Yes. The question, though, is how much risk. And that we don’t know. The NFL doesn’t know. Who, exactly, are the “close contacts” of Newton? How much contact will they have with fellow teammates, coaches and staffers on Monday night? What precautions are they taking? Will they come into work on Tuesday and Wednesday, as well?

There is risk, just as there is in everyday life, and in every football game. The NFL has all the information you’ve just read, plus a whole lot more. The league, in consultation with doctors, has made a risk-reward determination.

There’s a chance this ends with no more cases, like it did for the Falcons, who placed cornerback A.J. Terrell on the reserve/COVID-19 list prior to Week 3. There’s also a chance this ends with 20 or more cases.
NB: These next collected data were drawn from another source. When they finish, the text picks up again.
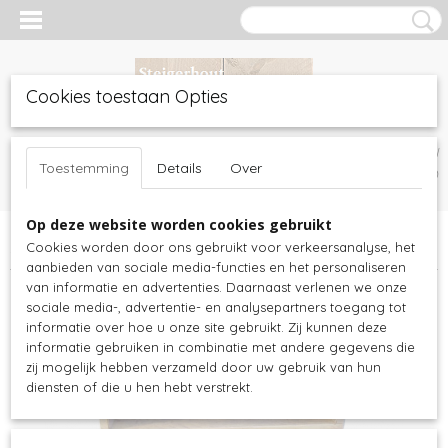
Cookies toestaan Opties
Inloggen
Registreren
UW WINKELWAGEN
Toestemming
Details
Over
Geen producten
(0)
Op deze website worden cookies gebruikt
Home
>
Tuinmeubelen
>
Steigerhout tuinmeubels
>
Salontafels
>
Cookies worden door ons gebruikt voor verkeersanalyse, het
Steigerhouten salontafel Wiel | diverse maten
aanbieden van sociale media-functies en het personaliseren
van informatie en advertenties. Daarnaast verlenen we onze
sociale media-, advertentie- en analysepartners toegang tot
informatie over hoe u onze site gebruikt. Zij kunnen deze
informatie gebruiken in combinatie met andere gegevens die
zij mogelijk hebben verzameld door uw gebruik van hun
diensten of die u hen hebt verstrekt.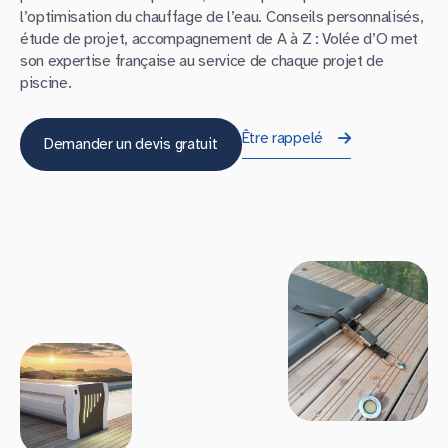
l’optimisation du chauffage de l’eau. Conseils personnalisés,
étude de projet, accompagnement de A à Z : Volée d’O met
son expertise française au service de chaque projet de
piscine.
Être rappelé
Demander un devis gratuit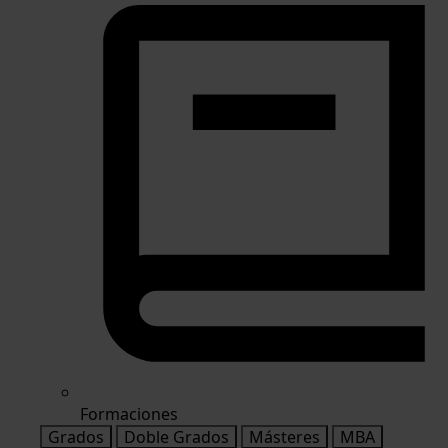
Formaciones
Grados
Doble Grados
Másteres
MBA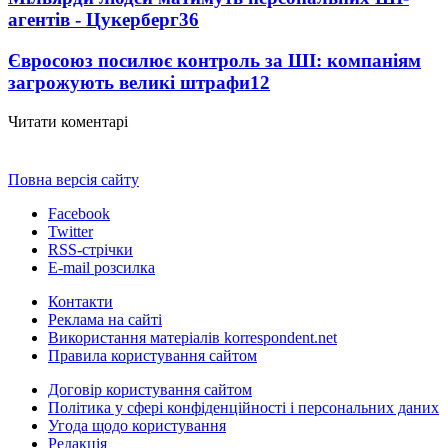
агентів - Цукерберг
36
Євросоюз посилює контроль за ШІ: компаніям
загрожують великі штрафи
12
Читати коментарі
Повна версія сайту
Facebook
Twitter
RSS-стрічки
E-mail розсилка
Контакти
Реклама на сайті
Використання матеріалів korrespondent.net
Правила користування сайтом
Договір користування сайтом
Політика у сфері конфіденційності і персональних даних
Угода щодо користування
Редакція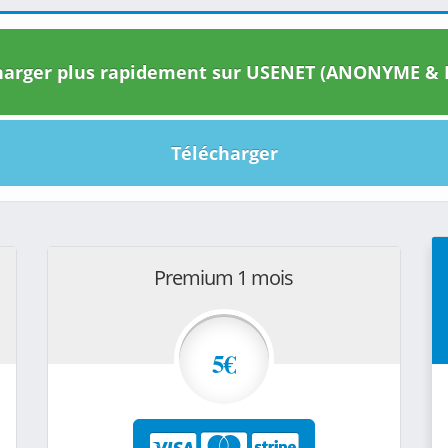
arger plus rapidement sur USENET (ANONYME & I
Télécharger
Premium 1 mois
5€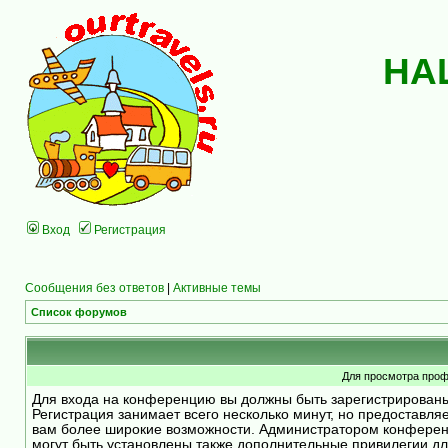
НА
Вход
Регистрация
Сообщения без ответов
|
Активные темы
Список форумов
Для просмотра проф
Для входа на конференцию вы должны быть зарегистрирован
Регистрация занимает всего несколько минут, но предоставля
вам более широкие возможности. Администратором конфере
могут быть установлены также дополнительные привилегии д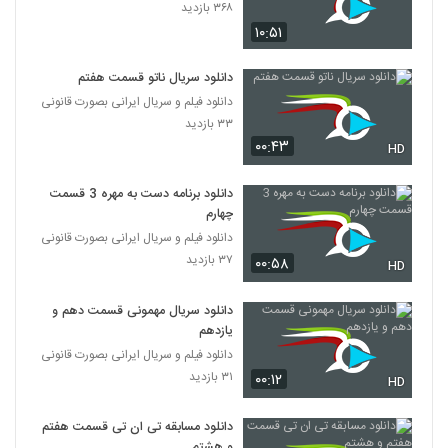
۳۶۸ بازدید
۱۰:۵۱
دانلود سریال ناتو قسمت هفتم
دانلود فیلم و سریال ایرانی بصورت قانونی
۳۳ بازدید
۰۰:۴۳
HD
دانلود برنامه دست به مهره 3 قسمت
چهارم
دانلود فیلم و سریال ایرانی بصورت قانونی
۳۷ بازدید
۰۰:۵۸
HD
دانلود سریال مهمونی قسمت دهم و
یازدهم
دانلود فیلم و سریال ایرانی بصورت قانونی
۳۱ بازدید
۰۰:۱۲
HD
دانلود مسابقه تی ان تی قسمت هفتم
و هشتم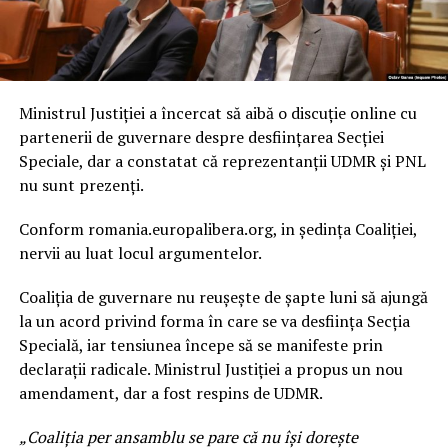
Ministrul Justiției a încercat să aibă o discuție online cu
partenerii de guvernare despre desființarea Secției
Speciale, dar a constatat că reprezentanții UDMR și PNL
nu sunt prezenți.
Conform romania.europalibera.org, in ședința Coaliției,
nervii au luat locul argumentelor.
Coaliția de guvernare nu reușește de șapte luni să ajungă
la un acord privind forma în care se va desființa Secția
Specială, iar tensiunea începe să se manifeste prin
declarații radicale. Ministrul Justiției a propus un nou
amendament, dar a fost respins de UDMR.
„Coaliția per ansamblu se pare că nu își dorește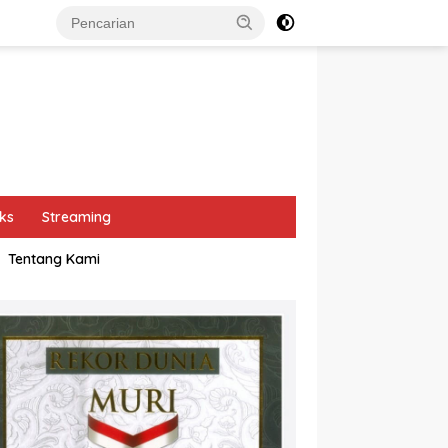
ks
Streaming
Tentang Kami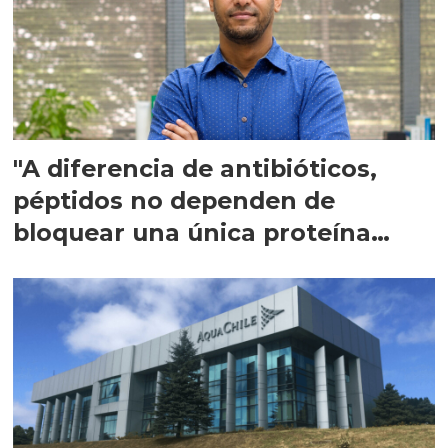
"A diferencia de antibióticos,
péptidos no dependen de
bloquear una única proteína
intracelular"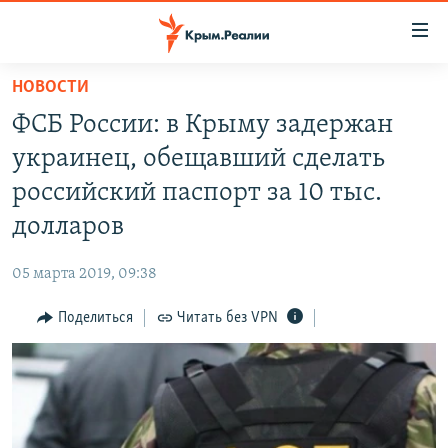
Доступность
ссылки
Вернуться
НОВОСТИ
к
НОВОСТИ
ФСБ России: в Крыму задержан
основному
СПЕЦПРОЕКТЫ
содержанию
украинец, обещавший сделать
ВОДА
Вернутся
ГРУЗ 200
российский паспорт за 10 тыс.
к
ИСТОРИЯ
КАРТА ВОЕННЫХ ОБЪЕКТОВ КРЫМА
долларов
главной
ЕЩЕ
11 ЛЕТ ОККУПАЦИИ КРЫМА. 11 ИСТОРИЙ СОПРОТИВЛЕНИЯ
навигации
05 марта 2019, 09:38
Вернутся
РАДІО СВОБОДА
ИНТЕРАКТИВ
к
Поделиться
Читать без VPN
КАК ОБОЙТИ БЛОКИРОВКУ
ИНФОГРАФИКА
поиску
ТЕЛЕПРОЕКТ КРЫМ.РЕАЛИИ
Українською
СОВЕТЫ ПРАВОЗАЩИТНИКОВ
Qırımtatar
ПРОПАВШИЕ БЕЗ ВЕСТИ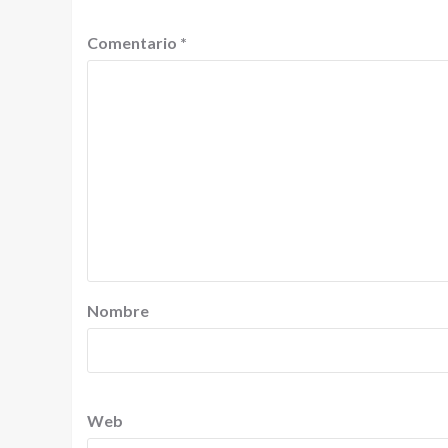
Comentario
*
Nombre
Web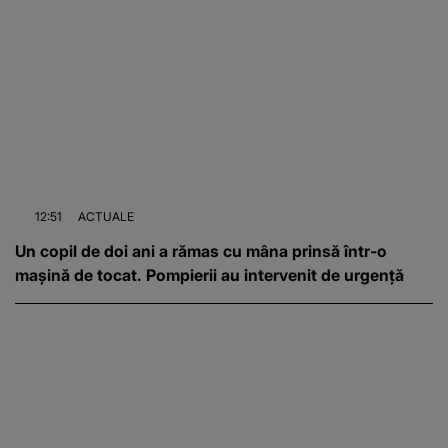
12:51
ACTUALE
Un copil de doi ani a rămas cu mâna prinsă într-o
mașină de tocat. Pompierii au intervenit de urgență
When will we know if the Patriots are in the clear?

The Patriots were tested again Monday morning. On Monday night, all those tests came back negative – which means that, on Monday morning, the entirely traveling party likely wasn’t infectious. But it doesn’t mean they weren’t infectious Monday night. The next round of tests – administered Tuesday morning, with results Tuesday night or Wednesday morning – will be the key one. If they all come back negative, we know there was no spread of the virus Monday night.

Newton’s last contact with teammates was Friday, though. We won’t be able to say with confidence that the Patriots avoided an outbreak until this upcoming Friday, because of the incubation period. If no positives arise between now and then, the Pats would likely be in the clear.

If more positives do arise, though, the clock restarts, and the situation could begin moving in the same direction as the Titans’.

When will Cam Newton be able to return?

If Newton remains asymptomatic – and he has reportedly been feeling well – he can return once one of two things happens:

  • He tests negative on consecutive days

  • Ten days pass since his initial positive test

There is no way of knowing when he will start testing negative. The 10-day mark would be next Monday, the day after New England’s Week 5 game against the Denver Broncos.

Newton will also have to undergo cardiac screening, and must be cleared by the Patriots’ team physician before returning to the practice field.